Perluasan Keterlibatan Global dan Lokal

PFF di Bali juga dirancang untuk memperluas kerja sama dengan pelaku usaha lokal dan internasional. Dalam New Policy, program pelatihan tidak hanya menargetkan pekerja migran Indonesia, tetapi juga melibatkan masyarakat setempat dan pengusaha kecil. Misalnya, pada 29 Mei 2026, PFF akan menyelenggarakan pelatihan peracikan parfum yang diharapkan menumbuhkan minat masyarakat Bali pada inovasi produk lokal. Sementara itu, program untuk pembuatan sabun dan lilin aromaterapi rencananya diadakan pada 29 Juni 2026.
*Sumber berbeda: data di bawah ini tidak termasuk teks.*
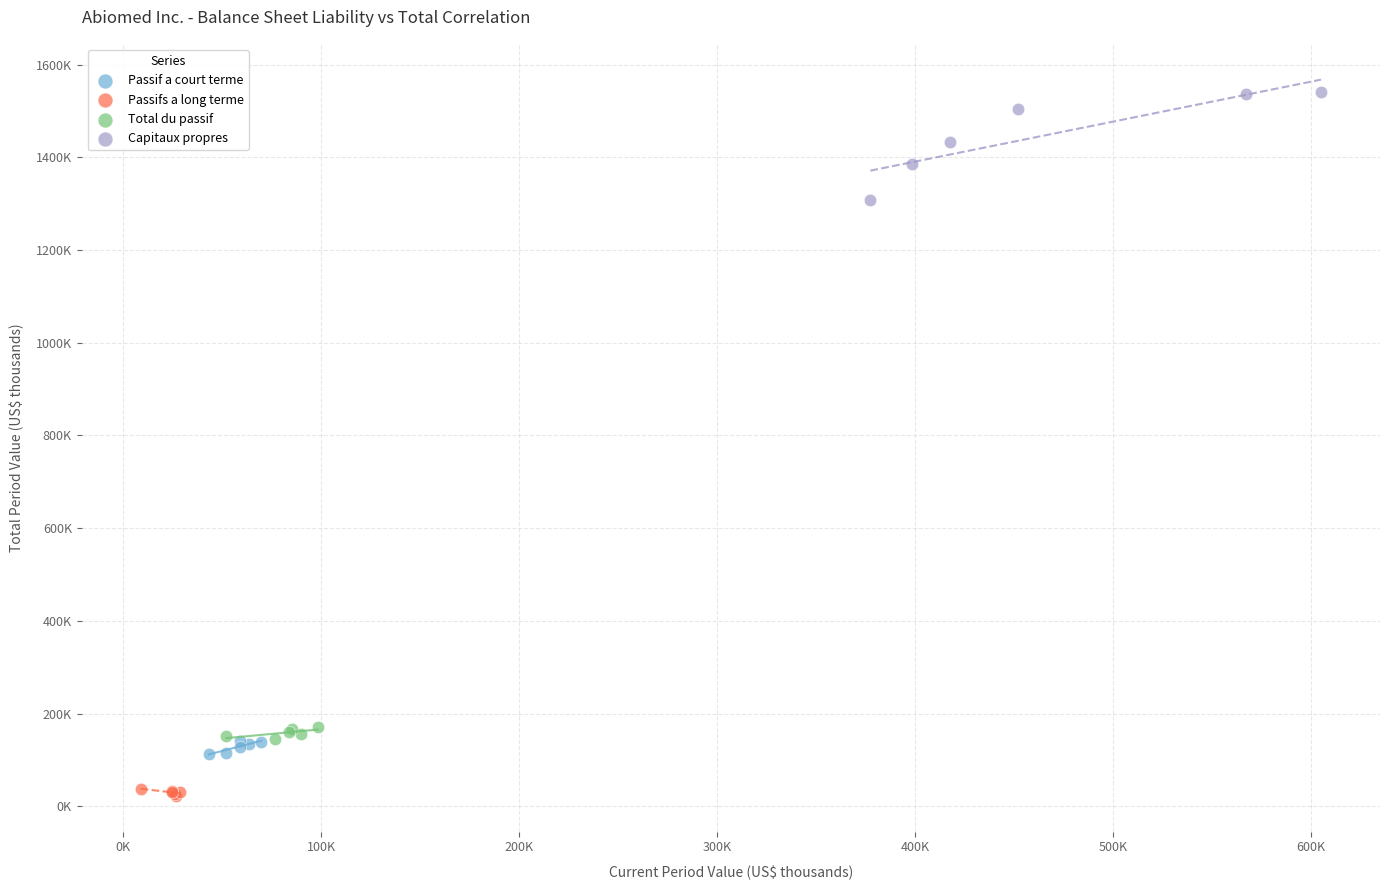

Which series contains the highest Y value?

Capitaux propres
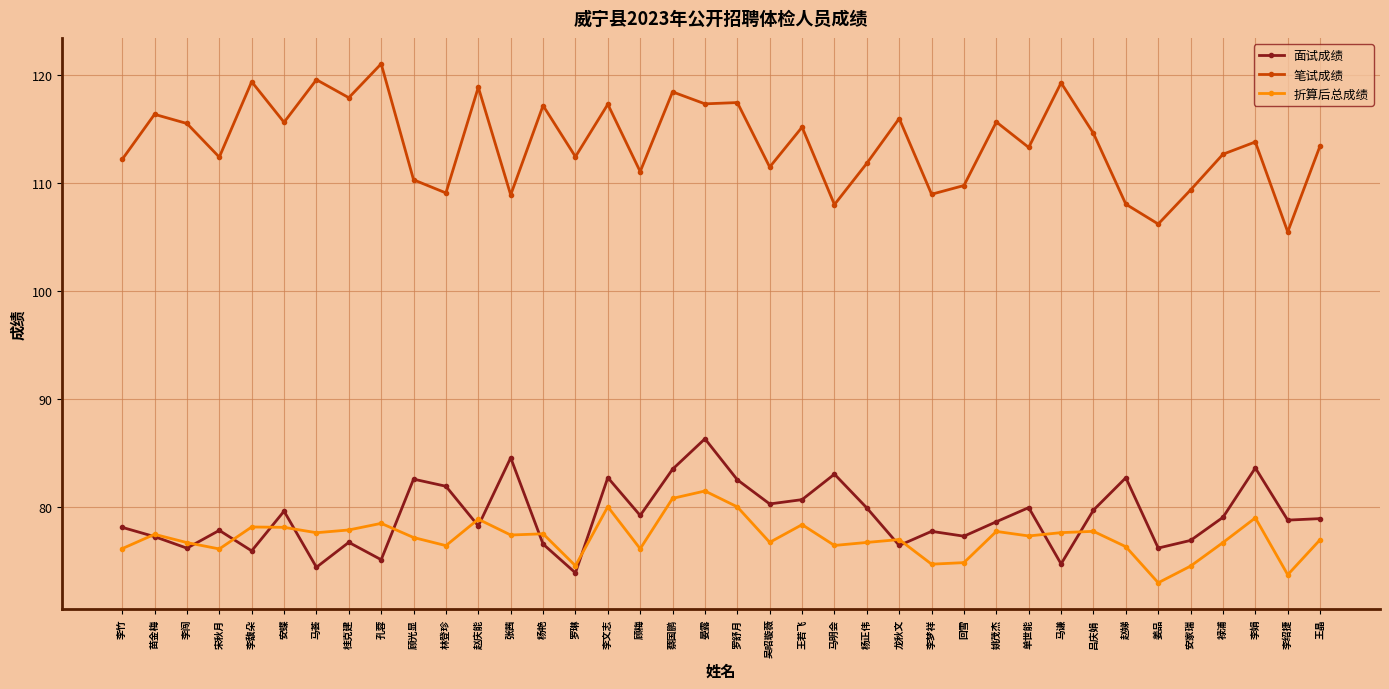

What is the difference between the highest and lowest values at 单世能?

36.0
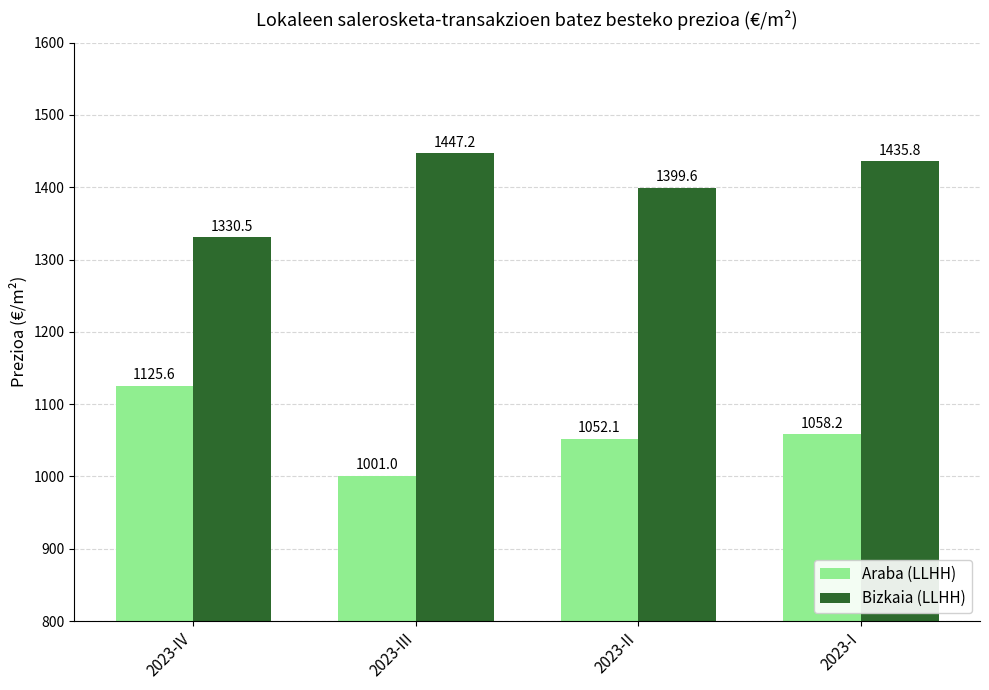

Which series has the largest range (max minus min)?

Araba (LLHH)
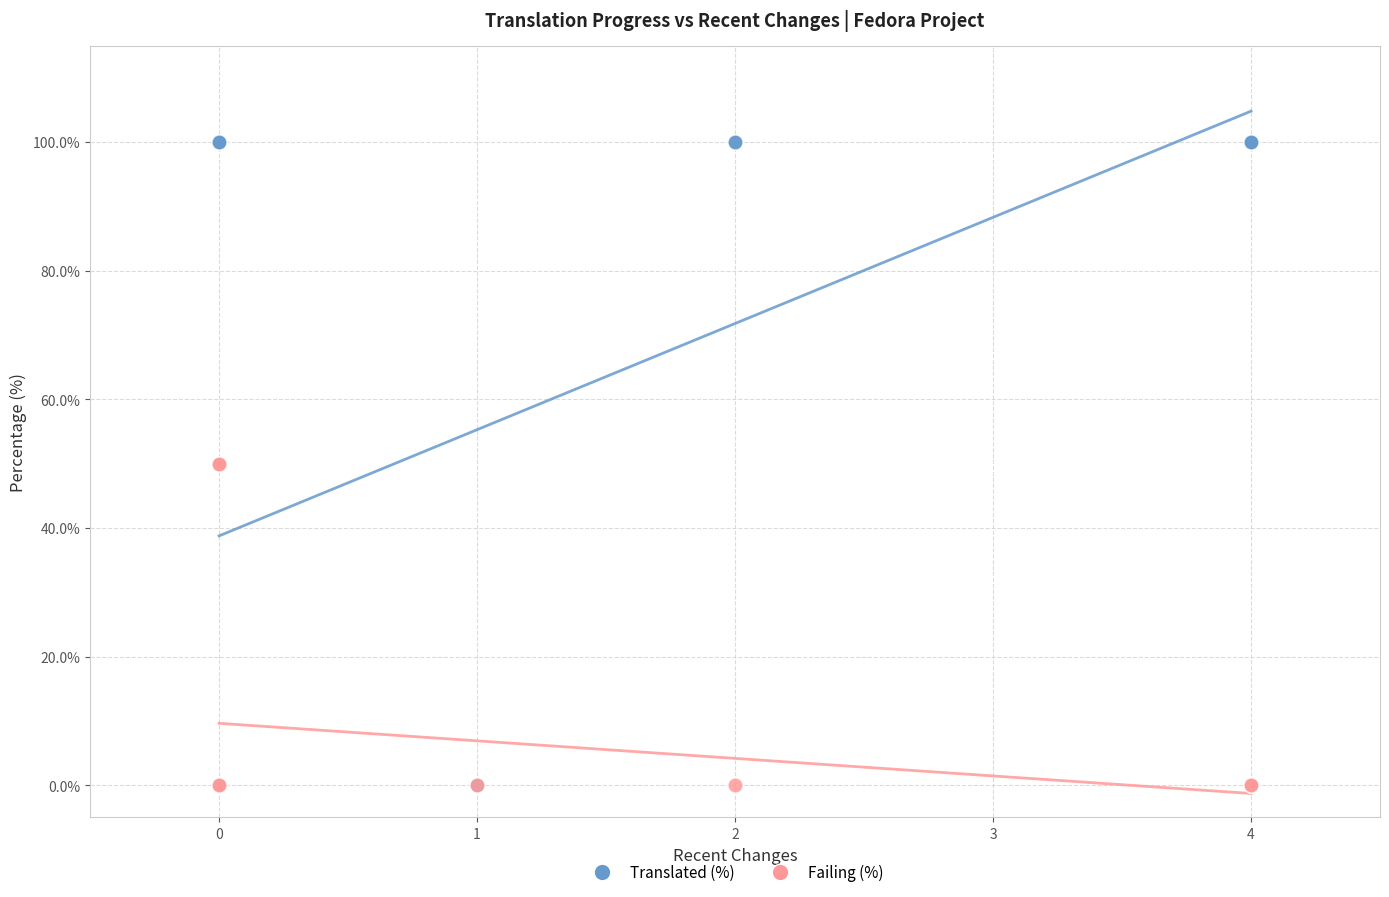

Which series has the widest spread of Y values?

Translated (%)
Dalam konteks New Policy, PFF menjadi platform yang mendorong ekspansi industri ke sektor spa dan wellness. Pelatihan produksi dupa aromaterapi yang dijadwalkan pada 7 Agustus 2026 menunjukkan komitmen untuk memperkaya variasi produk dan meningkatkan nilai tambah. Proyek ini sejalan dengan upaya pemerintah dalam menciptakan ekonomi kreatif yang berkelanjutan.
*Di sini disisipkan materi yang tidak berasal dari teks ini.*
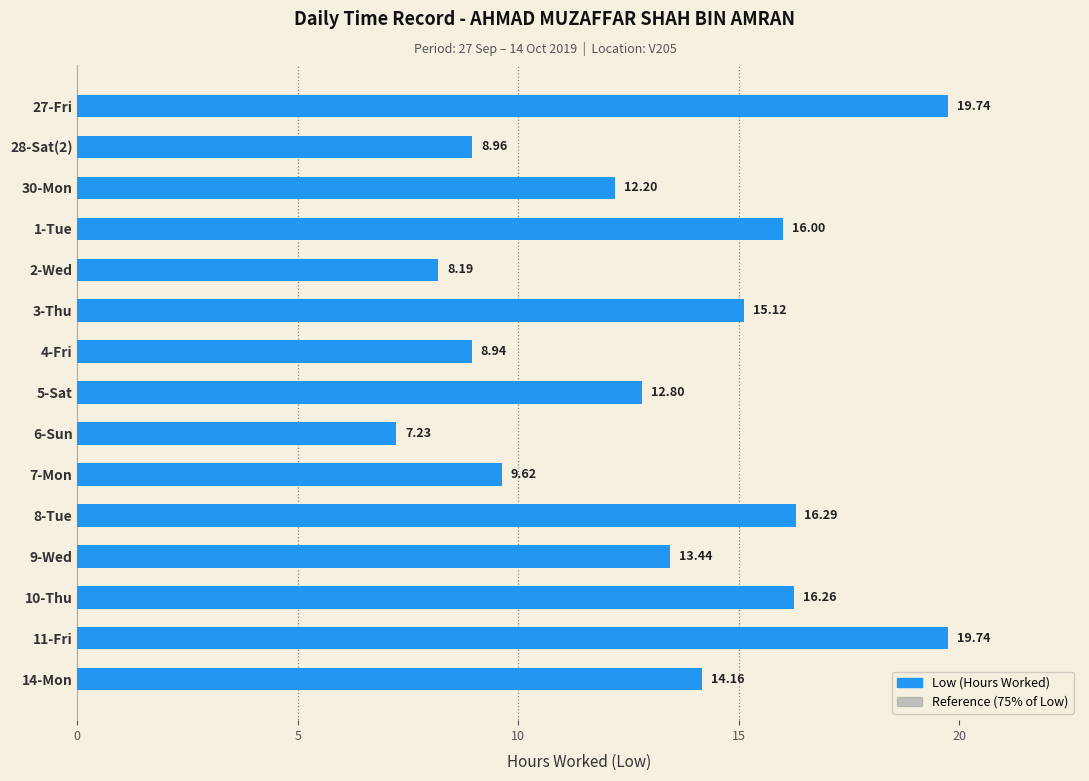

True or false: Reference (75%) has a value of 22.3 at 11-Fri.

False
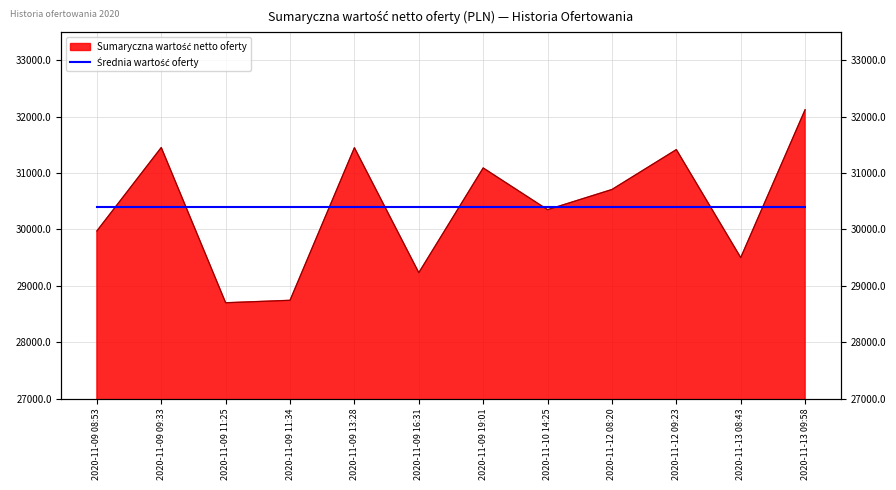

True or false: the data has more than 0 interior local peaks.

True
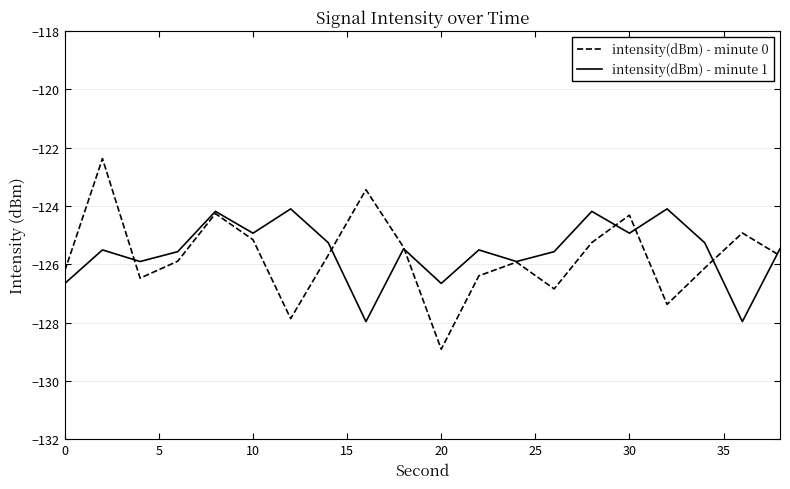

Reading left to right, list all the values displayed in this chart.

intensity(dBm) - minute 0: -126.2	-122.4	-126.5	-125.9	-124.3	-125.2	-127.9	-125.7	-123.4	-125.4	-128.9	-126.4	-125.9	-126.8	-125.3	-124.3	-127.4	-126.1	-124.9	-125.7
intensity(dBm) - minute 1: -126.7	-125.5	-125.9	-125.6	-124.2	-124.9	-124.1	-125.3	-128.0	-125.5	-126.7	-125.5	-125.9	-125.6	-124.2	-124.9	-124.1	-125.3	-128.0	-125.5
Pengembangan Infrastruktur dan Dukungan Pembiayaan

New Policy tidak hanya fokus pada pelatihan, tetapi juga menyertakan investasi dalam infrastruktur. Pabrik CCO Banyuasin, dengan nilai investasi Rp500 miliar, menjadi salah satu proyek yang mendukung hilirisasi minyak atsiri nasional. Pembangunan pabrik ini diharapkan selesai akhir 2025, menjadikannya pusat produksi bioavtur yang akan memperkuat sektor perkebunan. Dengan keberhasilan proyek ini, sektor IKFT (Industri Kreatif dan Fesyen) diperkirakan akan berkontribusi sebesar 21,9 persen terhadap PDB Nasional.

Target Peningkatan Kualitas dan Daya Saing

New Policy menargetkan peningkatan kualitas produk minyak atsiri nasional seiring dengan peningkatan teknologi hilirisasi. Kementerian Perindustrian berharap, melalui PFF di Bali, industri lokal bisa menghasilkan produk dengan standar internasional. Selain itu, proyek ini juga bertujuan mengurangi defisit neraca perdagangan di sektor kecantikan dan kesehatan, yang kini banyak diisi produk impor.

Implementasi New Policy diharapkan menjadi contoh sukses dalam transformasi ekonomi berbasis alam. Dengan mengintegrasikan pelatihan, inovasi, dan kolaborasi, Kemenperin memastikan industri minyak atsiri Nasional tidak hanya bertahan, tetapi juga berkembang menjadi salah satu sektor unggulan di Indonesia. Keberhasilan ini akan memperkuat posisi negara dalam industri flavor dan fragrance global.